--- Record set Enclosed Below ---
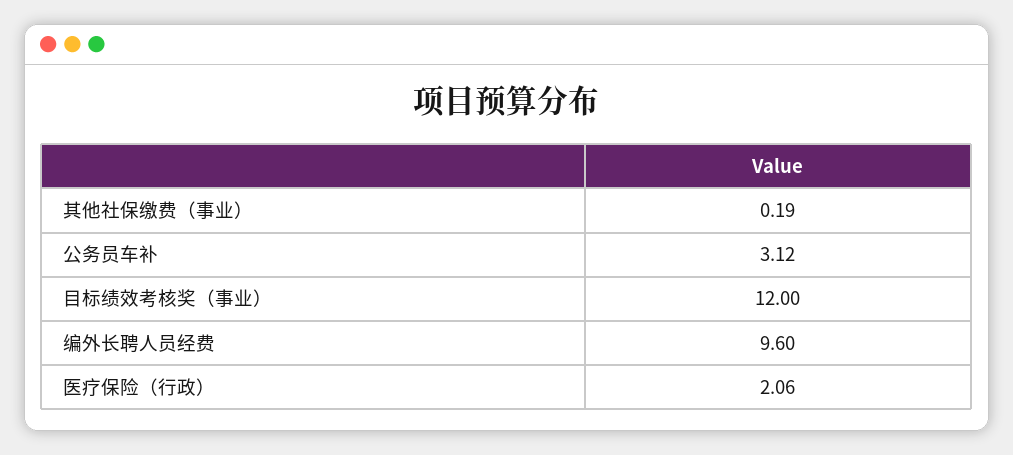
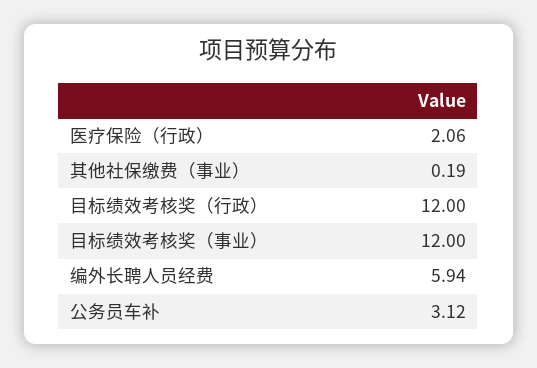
  {
    "其他社保缴费（事业）": 0.19,
    "公务员车补": 3.12,
    "目标绩效考核奖（事业）": 12,
-   "编外长聘人员经费": 9.6,
+   "编外长聘人员经费": 5.94,
-   "医疗保险（行政）": 2.06
+   "医疗保险（行政）": 2.06,
+   "目标绩效考核奖（行政）": 12
  }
--- End of Enclosed Record set ---
§ Task goal
Could you reproduce the records above exactly, leaving out the pictures?

§ Answer to this exercise
  {
    "其他社保缴费（事业）": 0.19,
    "公务员车补": 3.12,
    "目标绩效考核奖（事业）": 12,
-   "编外长聘人员经费": 9.6,
+   "编外长聘人员经费": 5.94,
-   "医疗保险（行政）": 2.06
+   "医疗保险（行政）": 2.06,
+   "目标绩效考核奖（行政）": 12
  }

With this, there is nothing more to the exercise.